Après une première conférence qui abordait le mouvement des jeunes engagés pour le climat, cette « génération climat », nous vous donnions rendez-vous le 8 juin dernier au SAS, un espace piloté par l’association Ghett’Up en plein centre de Saint-Denis.

Avec cette deuxième conférence, nous avons souhaité répondre à la question : quelle écologie pour les premiers concernés ? Cette expression fait référence au décalage qui existe entre les jeunes les plus exposés au changement climatique, et ceux qui composent par exemple la majorité des grévistes pour le climat, le mouvement lancé par Greta Thunberg.

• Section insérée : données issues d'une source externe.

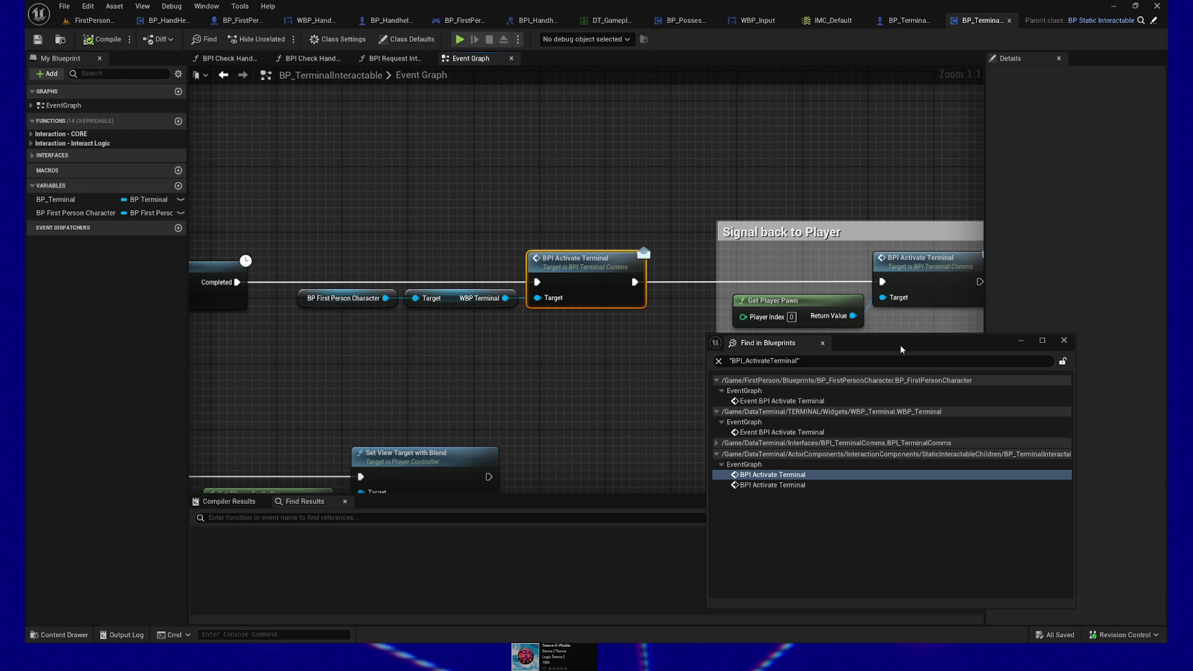
{"action": "mouse_move", "coordinate": [193, 366]}
{"action": "left_mouse_down"}
{"action": "mouse_move", "coordinate": [740, 351]}
{"action": "mouse_move", "coordinate": [511, 367]}
{"action": "left_mouse_up"}
{"action": "mouse_move", "coordinate": [298, 383]}
{"action": "left_mouse_down"}
{"action": "mouse_move", "coordinate": [413, 328]}
{"action": "mouse_move", "coordinate": [446, 387]}
{"action": "left_mouse_up"}
{"action": "left_click", "coordinate": [404, 241]}
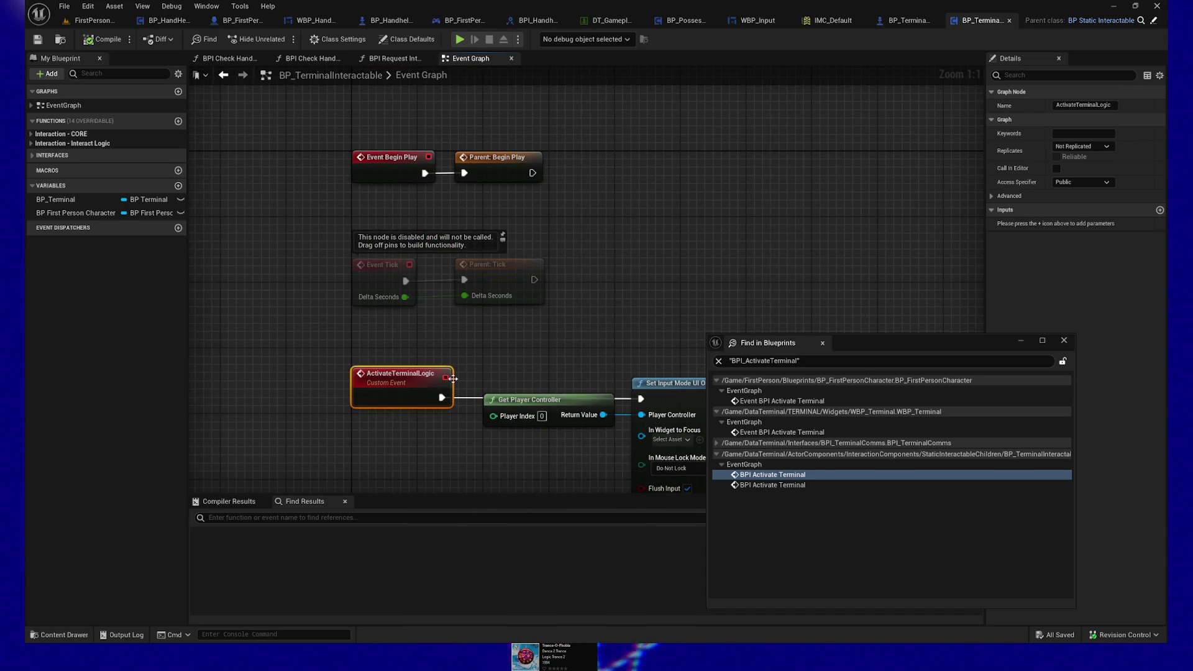
Find references to ActivateTerminalLogic by name and open its call in BPI Request Interact to Targeted Actor.
{"action": "right_click", "coordinate": [379, 373]}
{"action": "mouse_move", "coordinate": [459, 202]}
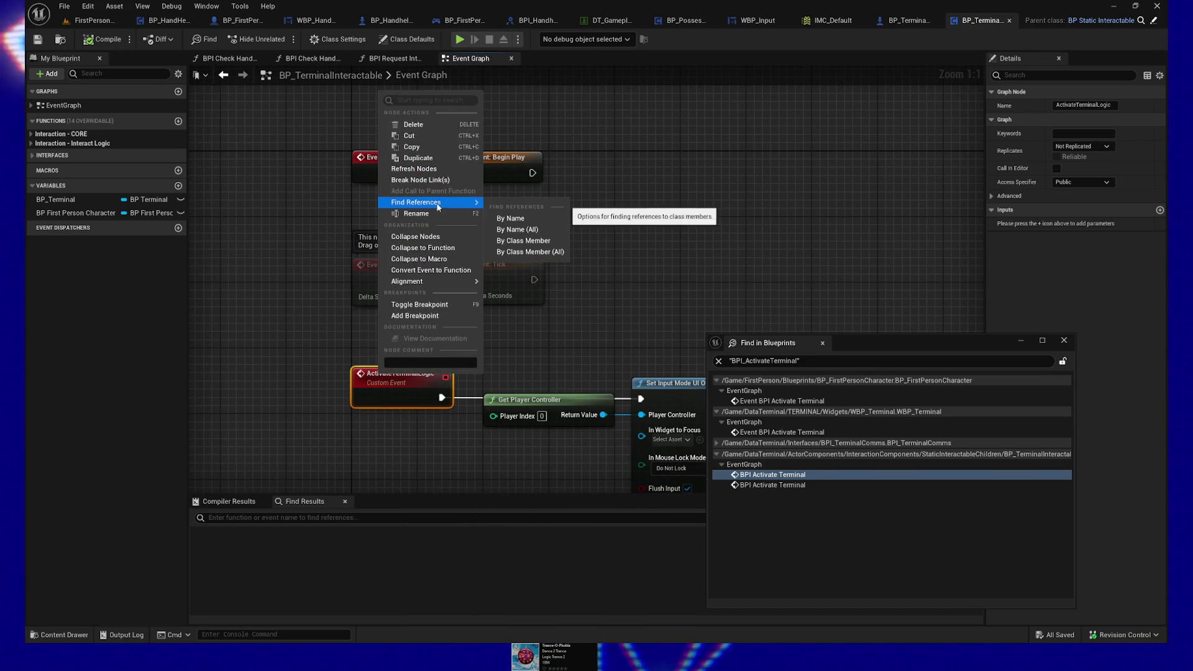
{"action": "left_click", "coordinate": [515, 219]}
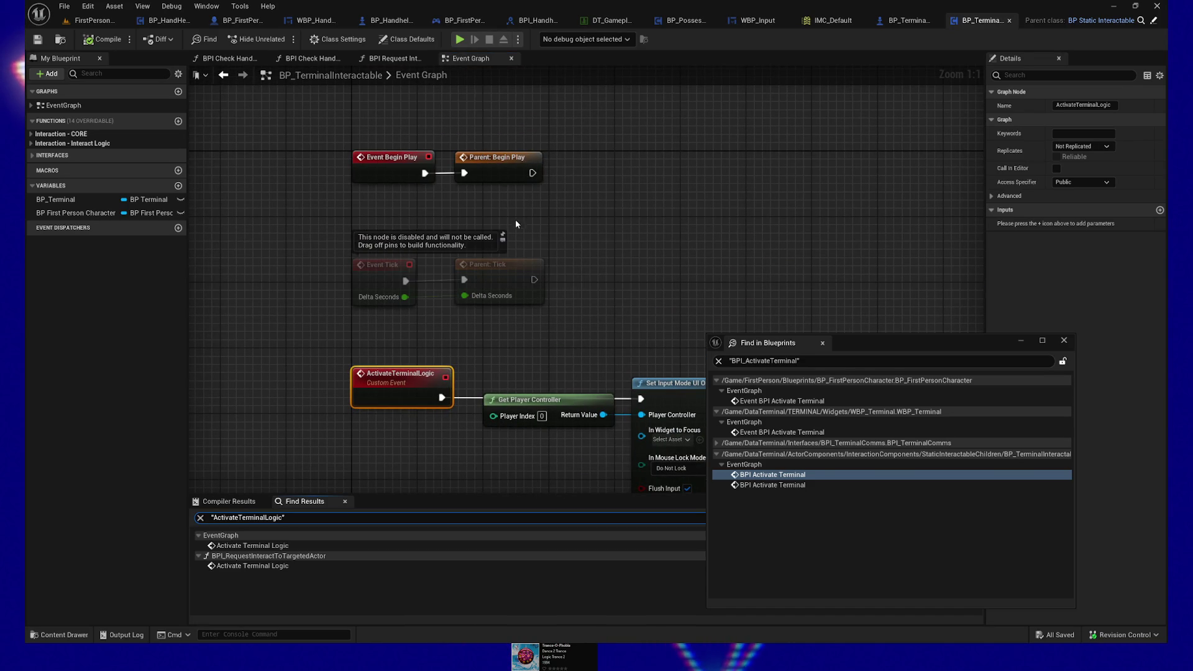
{"action": "left_click", "coordinate": [267, 565]}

En effet, selon une étude du collectif « Quantité critique », en France le portrait robot de la militante écologique est une femme issue d’un milieu social privilégié qui se déclare à gauche. Un portrait robot bien différent des jeunes issus de milieux populaires qui sont à la fois ceux qui contribuent le moins au changement climatique et aussi les plus tributaires de celui-ci.

La table ronde a été animée par Irène Colonna d’Istria, chargée de développement des programmes et partenariats chez makesense et réunissait  Inès Seddiki (Fondatrice de Ghett’up), Achraf Menar (Fondateur de Destins Liés) et Sanaa Saitouli (Fondatrice de Banlieues Climat) pour une discussion passionnante.

« Jeune de quartier populaire, ça n’existe pas »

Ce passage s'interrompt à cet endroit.